Effect of Acute Bilateral Vagotomy on Tissue-Specific Inflammation in a Murine Model of Systemic Lupus Erythematosus

Effect of Acute Bilateral Vagotomy on Tissue-Specific Inflammation in a Murine Model of Systemic Lupus Erythematosus Shyam Vedantam, Grace S Pham, Keisa W Mathis Purpose: Chronic inflammation has been implicated in the pathogenesis of hypertension. We use a model of systemic lupus erythematosus (SLE) to study this relationship since SLE is a chronic autoimmune inflammatory disorder with a high prevalence of renal injury and hypertension. SLE is also associated with diminished autonomic (vagal) tone, and this implicates impaired neuroendocrine/neuroimmune mechanisms. One example is the classic hypothalamic-pituitary-adrenal (HPA) axis, which can be activated by the afferent vagus nerve and result in cortisol production and anti-inflammatory effects. Another example is the cholinergic anti-inflammatory pathway, an endogenous vagus nerve-to-spleen pathway that reduces inflammation upon stimulation.
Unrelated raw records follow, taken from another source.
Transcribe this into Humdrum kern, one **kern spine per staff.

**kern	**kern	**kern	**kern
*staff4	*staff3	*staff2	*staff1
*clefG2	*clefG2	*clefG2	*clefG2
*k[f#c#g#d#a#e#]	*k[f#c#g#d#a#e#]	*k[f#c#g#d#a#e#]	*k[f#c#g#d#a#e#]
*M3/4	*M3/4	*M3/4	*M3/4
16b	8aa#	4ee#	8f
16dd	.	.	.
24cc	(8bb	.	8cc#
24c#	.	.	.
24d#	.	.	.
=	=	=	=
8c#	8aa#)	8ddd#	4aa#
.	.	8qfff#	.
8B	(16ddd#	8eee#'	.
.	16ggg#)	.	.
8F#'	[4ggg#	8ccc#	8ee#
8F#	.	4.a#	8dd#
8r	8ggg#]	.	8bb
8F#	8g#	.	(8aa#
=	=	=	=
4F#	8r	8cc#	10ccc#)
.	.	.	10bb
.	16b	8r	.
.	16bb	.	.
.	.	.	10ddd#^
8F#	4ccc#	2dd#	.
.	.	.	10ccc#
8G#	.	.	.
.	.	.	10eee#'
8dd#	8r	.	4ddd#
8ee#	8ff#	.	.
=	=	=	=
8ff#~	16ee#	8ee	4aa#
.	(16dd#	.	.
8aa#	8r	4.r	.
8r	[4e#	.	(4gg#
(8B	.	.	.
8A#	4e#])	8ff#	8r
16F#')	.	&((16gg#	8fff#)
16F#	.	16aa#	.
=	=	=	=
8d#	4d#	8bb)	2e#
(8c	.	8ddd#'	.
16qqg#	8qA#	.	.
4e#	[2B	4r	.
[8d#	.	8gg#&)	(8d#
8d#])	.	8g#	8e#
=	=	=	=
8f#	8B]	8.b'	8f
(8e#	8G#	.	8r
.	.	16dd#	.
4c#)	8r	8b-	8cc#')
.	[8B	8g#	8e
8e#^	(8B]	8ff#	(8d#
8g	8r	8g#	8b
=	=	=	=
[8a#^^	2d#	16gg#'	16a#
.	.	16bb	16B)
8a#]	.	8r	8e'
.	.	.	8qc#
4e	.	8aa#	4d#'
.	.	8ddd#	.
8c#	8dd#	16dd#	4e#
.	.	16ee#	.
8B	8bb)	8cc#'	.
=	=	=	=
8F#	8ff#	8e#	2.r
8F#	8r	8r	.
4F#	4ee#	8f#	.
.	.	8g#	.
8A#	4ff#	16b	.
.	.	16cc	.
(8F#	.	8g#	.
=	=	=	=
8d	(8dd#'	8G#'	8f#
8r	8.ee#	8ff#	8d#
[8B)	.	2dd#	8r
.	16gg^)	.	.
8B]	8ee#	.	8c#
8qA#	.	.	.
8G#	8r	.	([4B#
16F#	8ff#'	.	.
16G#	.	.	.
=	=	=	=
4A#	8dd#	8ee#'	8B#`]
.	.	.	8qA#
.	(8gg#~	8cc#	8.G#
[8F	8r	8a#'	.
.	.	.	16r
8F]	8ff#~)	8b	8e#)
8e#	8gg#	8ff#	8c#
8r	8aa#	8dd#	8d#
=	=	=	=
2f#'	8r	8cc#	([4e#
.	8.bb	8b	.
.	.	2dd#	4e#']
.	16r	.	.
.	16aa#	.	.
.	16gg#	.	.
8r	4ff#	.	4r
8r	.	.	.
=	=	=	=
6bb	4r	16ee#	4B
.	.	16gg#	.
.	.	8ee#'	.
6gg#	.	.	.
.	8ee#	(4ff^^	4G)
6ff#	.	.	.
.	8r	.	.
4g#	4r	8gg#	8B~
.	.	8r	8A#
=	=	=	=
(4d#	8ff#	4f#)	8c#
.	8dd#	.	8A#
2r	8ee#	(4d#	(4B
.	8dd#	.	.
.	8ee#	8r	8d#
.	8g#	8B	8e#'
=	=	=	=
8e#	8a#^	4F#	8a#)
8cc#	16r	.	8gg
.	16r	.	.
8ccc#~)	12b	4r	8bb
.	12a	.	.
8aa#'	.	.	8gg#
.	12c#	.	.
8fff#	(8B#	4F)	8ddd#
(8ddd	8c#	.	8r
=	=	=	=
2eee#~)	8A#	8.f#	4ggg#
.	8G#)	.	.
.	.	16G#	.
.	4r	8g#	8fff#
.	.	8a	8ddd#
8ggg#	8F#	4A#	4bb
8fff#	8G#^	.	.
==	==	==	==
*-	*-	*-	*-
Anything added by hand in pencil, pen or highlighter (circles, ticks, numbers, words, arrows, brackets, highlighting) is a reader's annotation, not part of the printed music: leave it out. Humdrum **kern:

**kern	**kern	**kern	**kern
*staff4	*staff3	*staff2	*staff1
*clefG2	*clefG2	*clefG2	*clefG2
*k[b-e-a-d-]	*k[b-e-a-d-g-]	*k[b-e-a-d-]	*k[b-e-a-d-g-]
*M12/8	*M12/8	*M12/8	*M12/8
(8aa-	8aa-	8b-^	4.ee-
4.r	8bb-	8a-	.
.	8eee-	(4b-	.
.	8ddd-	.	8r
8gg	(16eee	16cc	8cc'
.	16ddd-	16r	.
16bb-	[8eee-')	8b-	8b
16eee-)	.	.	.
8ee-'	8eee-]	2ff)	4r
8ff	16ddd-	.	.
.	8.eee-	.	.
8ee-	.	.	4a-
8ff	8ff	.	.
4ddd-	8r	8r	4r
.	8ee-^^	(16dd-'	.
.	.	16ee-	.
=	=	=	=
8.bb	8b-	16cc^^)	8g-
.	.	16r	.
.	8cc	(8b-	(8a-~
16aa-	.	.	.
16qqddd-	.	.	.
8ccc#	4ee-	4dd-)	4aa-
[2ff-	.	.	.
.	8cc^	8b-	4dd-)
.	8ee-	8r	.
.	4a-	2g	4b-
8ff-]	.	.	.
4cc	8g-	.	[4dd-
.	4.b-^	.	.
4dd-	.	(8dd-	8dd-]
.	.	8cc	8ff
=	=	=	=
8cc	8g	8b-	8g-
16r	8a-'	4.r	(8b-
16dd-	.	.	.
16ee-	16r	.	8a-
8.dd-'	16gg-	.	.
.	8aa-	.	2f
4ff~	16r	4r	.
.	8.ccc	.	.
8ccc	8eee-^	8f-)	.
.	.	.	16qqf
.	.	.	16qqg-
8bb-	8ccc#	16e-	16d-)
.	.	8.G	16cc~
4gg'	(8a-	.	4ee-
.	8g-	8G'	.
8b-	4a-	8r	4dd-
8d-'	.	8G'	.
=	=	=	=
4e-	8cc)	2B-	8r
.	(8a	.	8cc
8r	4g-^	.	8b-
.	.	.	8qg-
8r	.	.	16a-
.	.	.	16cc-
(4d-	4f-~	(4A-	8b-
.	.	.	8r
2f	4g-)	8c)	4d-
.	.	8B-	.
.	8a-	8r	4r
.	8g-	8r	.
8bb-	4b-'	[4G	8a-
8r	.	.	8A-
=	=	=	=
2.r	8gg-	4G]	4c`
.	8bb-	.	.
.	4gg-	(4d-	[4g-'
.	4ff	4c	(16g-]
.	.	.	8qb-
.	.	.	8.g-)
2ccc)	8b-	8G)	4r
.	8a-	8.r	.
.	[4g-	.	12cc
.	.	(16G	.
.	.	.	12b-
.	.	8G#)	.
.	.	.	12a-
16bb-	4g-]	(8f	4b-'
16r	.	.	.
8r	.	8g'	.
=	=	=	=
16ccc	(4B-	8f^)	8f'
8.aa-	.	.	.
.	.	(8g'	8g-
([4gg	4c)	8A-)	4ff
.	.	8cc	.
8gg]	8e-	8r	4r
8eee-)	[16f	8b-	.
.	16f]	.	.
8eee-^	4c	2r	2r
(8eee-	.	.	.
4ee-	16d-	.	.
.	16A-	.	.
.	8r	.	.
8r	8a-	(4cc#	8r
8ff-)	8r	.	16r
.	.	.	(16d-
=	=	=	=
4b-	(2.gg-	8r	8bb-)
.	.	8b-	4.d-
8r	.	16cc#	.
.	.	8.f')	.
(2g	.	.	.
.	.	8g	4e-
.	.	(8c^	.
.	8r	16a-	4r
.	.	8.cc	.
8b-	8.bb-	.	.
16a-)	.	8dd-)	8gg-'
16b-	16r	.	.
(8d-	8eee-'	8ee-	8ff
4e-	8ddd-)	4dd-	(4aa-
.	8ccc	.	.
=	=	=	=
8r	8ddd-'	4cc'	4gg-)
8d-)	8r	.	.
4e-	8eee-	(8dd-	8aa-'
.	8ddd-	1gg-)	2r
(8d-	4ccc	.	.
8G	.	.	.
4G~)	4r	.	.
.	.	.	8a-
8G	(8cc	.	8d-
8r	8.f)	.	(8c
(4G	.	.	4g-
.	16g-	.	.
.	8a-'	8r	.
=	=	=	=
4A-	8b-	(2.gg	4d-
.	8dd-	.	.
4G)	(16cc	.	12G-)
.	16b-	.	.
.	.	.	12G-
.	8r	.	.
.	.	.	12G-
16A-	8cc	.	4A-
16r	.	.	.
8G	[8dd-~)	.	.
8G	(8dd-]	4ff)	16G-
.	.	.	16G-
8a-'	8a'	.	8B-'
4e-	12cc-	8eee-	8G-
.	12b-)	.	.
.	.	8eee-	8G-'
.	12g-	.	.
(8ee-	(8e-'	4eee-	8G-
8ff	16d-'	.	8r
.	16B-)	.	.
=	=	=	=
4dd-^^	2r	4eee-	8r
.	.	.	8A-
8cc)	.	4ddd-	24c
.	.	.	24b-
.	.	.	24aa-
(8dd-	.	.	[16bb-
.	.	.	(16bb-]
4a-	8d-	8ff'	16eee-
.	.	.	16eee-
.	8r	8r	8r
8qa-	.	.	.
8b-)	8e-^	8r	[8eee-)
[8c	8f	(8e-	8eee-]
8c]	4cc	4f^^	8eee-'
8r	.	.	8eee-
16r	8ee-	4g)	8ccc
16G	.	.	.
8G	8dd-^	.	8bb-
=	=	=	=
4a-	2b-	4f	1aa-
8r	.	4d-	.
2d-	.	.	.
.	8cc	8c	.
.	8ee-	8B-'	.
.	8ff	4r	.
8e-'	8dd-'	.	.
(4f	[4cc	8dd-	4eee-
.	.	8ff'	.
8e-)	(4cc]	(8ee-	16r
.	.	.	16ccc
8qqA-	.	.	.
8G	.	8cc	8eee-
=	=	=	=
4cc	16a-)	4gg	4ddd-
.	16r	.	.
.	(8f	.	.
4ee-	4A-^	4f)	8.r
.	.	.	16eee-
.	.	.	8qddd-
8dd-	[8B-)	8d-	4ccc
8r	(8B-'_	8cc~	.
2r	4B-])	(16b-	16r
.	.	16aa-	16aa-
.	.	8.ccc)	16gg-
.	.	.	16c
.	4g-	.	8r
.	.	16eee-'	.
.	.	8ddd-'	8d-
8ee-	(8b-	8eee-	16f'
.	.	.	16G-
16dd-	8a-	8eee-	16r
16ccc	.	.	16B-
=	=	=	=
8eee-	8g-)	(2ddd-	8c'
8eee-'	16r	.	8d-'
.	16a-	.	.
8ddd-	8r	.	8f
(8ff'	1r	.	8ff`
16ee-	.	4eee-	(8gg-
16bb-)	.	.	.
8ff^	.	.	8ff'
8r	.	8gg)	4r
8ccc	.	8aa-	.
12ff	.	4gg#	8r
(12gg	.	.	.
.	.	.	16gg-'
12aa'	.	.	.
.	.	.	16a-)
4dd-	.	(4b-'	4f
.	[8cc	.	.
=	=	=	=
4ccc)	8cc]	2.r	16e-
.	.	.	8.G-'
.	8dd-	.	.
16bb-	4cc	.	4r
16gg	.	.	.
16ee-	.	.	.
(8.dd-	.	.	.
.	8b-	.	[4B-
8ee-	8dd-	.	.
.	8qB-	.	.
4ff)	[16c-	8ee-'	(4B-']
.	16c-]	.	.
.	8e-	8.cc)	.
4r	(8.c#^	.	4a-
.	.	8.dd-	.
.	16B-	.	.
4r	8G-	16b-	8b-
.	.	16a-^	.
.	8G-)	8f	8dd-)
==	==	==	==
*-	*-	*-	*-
It is thought that both of these mechanisms are dysregulated and promote chronic inflammation in SLE. To confirm the importance of the vagus nerve in regulating inflammation though these mechanisms, we performed chronic unilateral vagotomy in SLE mice and determined that this paradoxically decreased inflammatory markers in the spleen and the kidney. We hypothesized that the other vagus nerve compensated and upregulated an anti-inflammatory response and that total vagotomy would exacerbate splenic and renal inflammation. Methods: In the current study, anesthetized female SLE (NZBWF1) and control (NZW) mice (35 weeks of age; n=3 mice/group) underwent bilateral vagotomy and were euthanized 3 hours later, followed by tissue harvest. Results: Spleen tumor necrosis factor (TNF)-a (measured by Western blot and normalized to total protein) was increased in SLE mice compared to controls (4.0e6 ± 2.2e6 vs. 1.5e6 ± 3.3e5; P=NS). Acute bilateral vagotomy exacerbated this inflammation in SLE mice (5.1e6 ± 2.5e6) and controls (3.2e6 ± 6.8e5). Renal cortical TNF-a was not different in SLE and control mice (7.4e5 ± 1.6e5 vs. 6.9e5 ± 4.8e4); however, acute bilateral vagotomy exacerbated TNF-a in SLE mice (1.3e6 ± 7.2e4 vs) and controls (1.2e6 ±6.5e5). Conclusions: These findings suggest that the vagus nerve and vagally-mediated anti-inflammatory mechanisms like the HPA axis and the cholinergic anti-inflammatory pathway are critical in controlling inflammation in SLE. Future studies involving chronic bilateral vagotomy in SLE mice are necessary to confirm our hypotheses.